Just the other day, the NDP leader said this: "We’re not going to vote in favour of any of their games because that’s what (the Conservatives are) doing. They’re playing games,” Singh told reporters after the vote was tallied. (SOURCE)
And now he wants to play games with our future by handing Conservatives more power?
We all know that the Conservative party in Canada and the Republicans in the US are not acting in good faith to bring benefit to the people, so is this how our democracy is supposed to work?
We have a democracy FOR THE PEOPLE, and if the people aren't benefiting from these "games", then it's not functioning as intended.
In my opinion, of course.
Democracy's success isn't measured by how one person feels about an incoming government - it's based on the strength of democratic institutions, and liberal democracies are further characterized by strong civil societies and human rights regimes. If the majority of Canadians want a Conservative government in power - why do you feel that preference shouldn't be accepted?
It doesn't sound like you even want a democracy, you just want a one-party autocracy, given that you feel that people shouldn't be allowed to have fluid political preferences.
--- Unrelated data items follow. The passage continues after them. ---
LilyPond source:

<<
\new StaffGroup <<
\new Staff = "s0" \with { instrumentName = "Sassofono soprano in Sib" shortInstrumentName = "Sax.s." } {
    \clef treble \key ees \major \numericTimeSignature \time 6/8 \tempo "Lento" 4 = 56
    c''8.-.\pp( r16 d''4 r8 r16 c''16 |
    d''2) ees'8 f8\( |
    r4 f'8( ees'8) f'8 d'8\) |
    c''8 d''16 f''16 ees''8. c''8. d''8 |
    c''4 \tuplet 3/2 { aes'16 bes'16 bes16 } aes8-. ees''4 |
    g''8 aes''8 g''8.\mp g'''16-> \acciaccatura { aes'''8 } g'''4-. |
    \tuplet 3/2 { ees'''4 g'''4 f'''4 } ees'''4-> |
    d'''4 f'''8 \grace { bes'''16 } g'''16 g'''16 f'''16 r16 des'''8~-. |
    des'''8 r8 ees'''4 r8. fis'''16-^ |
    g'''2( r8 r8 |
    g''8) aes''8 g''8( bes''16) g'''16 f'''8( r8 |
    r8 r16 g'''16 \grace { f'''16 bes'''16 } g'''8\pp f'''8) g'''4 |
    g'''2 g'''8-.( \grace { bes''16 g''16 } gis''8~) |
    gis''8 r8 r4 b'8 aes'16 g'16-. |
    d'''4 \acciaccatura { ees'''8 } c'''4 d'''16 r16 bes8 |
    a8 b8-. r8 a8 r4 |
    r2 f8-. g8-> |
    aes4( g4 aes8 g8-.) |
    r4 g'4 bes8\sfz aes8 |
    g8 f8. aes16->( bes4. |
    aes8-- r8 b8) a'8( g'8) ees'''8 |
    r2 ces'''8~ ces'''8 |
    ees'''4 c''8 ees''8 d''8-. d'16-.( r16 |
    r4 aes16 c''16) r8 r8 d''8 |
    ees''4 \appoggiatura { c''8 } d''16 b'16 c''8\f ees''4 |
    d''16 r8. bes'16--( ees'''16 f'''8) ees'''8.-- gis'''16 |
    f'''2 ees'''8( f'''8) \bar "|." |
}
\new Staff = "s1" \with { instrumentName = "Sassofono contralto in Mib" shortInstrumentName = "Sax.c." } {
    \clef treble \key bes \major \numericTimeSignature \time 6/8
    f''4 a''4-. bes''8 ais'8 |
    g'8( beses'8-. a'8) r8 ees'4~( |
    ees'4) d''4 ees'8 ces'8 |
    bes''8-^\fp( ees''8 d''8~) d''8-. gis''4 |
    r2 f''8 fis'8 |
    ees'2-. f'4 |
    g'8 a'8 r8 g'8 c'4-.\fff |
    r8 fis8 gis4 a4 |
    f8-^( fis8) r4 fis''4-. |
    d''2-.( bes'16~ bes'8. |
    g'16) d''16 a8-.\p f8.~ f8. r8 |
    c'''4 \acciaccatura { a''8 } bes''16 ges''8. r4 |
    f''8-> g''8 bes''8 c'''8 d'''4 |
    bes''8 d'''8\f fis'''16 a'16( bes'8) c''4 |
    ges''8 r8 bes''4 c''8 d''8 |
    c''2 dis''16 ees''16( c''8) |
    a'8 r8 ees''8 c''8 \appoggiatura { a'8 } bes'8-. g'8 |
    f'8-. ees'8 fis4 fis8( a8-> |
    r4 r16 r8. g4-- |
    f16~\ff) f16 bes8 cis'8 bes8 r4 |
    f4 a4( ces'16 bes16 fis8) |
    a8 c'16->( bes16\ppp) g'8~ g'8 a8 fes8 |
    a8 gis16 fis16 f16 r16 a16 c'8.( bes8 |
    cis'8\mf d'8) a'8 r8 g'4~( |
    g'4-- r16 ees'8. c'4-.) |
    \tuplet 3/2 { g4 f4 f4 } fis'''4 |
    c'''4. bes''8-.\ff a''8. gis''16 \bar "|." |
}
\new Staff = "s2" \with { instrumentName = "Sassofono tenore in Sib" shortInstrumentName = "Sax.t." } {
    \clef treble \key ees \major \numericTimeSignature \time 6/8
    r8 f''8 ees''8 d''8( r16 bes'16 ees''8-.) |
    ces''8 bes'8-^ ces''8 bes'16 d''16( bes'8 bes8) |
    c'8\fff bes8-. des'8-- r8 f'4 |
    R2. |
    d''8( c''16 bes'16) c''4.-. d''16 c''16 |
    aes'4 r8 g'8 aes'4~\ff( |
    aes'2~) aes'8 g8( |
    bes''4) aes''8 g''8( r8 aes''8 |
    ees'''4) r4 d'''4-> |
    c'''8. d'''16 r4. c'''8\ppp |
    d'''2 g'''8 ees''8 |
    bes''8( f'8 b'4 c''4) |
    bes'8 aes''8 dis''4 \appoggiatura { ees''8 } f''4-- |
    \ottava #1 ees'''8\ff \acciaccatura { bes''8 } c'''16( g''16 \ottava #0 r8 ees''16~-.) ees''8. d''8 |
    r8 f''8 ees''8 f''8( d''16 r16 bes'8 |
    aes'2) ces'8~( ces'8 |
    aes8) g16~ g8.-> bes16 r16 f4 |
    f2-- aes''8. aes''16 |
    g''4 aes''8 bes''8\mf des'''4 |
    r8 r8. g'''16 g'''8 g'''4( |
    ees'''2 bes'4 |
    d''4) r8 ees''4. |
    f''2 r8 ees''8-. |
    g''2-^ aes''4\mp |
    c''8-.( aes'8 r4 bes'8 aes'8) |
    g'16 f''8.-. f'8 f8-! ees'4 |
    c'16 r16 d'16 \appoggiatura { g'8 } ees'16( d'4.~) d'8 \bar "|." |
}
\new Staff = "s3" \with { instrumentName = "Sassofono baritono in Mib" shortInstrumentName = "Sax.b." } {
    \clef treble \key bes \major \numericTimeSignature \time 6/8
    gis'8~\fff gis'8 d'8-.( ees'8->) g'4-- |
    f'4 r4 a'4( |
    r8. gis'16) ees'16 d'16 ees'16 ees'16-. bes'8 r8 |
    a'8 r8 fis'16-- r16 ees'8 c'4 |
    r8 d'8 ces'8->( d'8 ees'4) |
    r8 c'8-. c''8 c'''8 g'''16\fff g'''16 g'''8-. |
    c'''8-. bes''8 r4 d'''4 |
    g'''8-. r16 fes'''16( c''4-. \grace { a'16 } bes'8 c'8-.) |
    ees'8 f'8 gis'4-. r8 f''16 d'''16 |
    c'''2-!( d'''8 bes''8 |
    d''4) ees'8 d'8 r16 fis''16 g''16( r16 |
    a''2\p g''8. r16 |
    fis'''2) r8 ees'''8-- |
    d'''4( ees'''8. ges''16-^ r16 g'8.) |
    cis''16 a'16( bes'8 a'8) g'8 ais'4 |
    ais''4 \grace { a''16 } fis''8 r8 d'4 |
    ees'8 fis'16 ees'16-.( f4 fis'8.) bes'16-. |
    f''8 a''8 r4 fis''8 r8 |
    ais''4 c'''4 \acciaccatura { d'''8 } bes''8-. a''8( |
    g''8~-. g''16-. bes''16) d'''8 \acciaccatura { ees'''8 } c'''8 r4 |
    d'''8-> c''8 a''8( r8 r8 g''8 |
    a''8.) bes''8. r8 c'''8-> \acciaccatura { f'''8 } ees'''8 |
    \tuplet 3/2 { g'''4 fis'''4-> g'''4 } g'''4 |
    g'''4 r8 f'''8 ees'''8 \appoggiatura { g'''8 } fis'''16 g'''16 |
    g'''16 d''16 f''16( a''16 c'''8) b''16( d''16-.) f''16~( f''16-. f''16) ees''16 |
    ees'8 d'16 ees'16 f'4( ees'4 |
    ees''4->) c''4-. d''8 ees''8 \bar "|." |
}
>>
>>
That's a failure of democracy - a one party state with all decisions made by someone on Lemmy.
I'm not happy about an incoming Conservative majority government either, but my gut reaction isn't to start claiming that democracy in Canada has failed. I'm able to calmly acknowledge that there's a party right now that is probably going to win a plurality of votes and ridings because the majority of voters align with their messaging. That's not a failure of democracy, that's a success of democracy.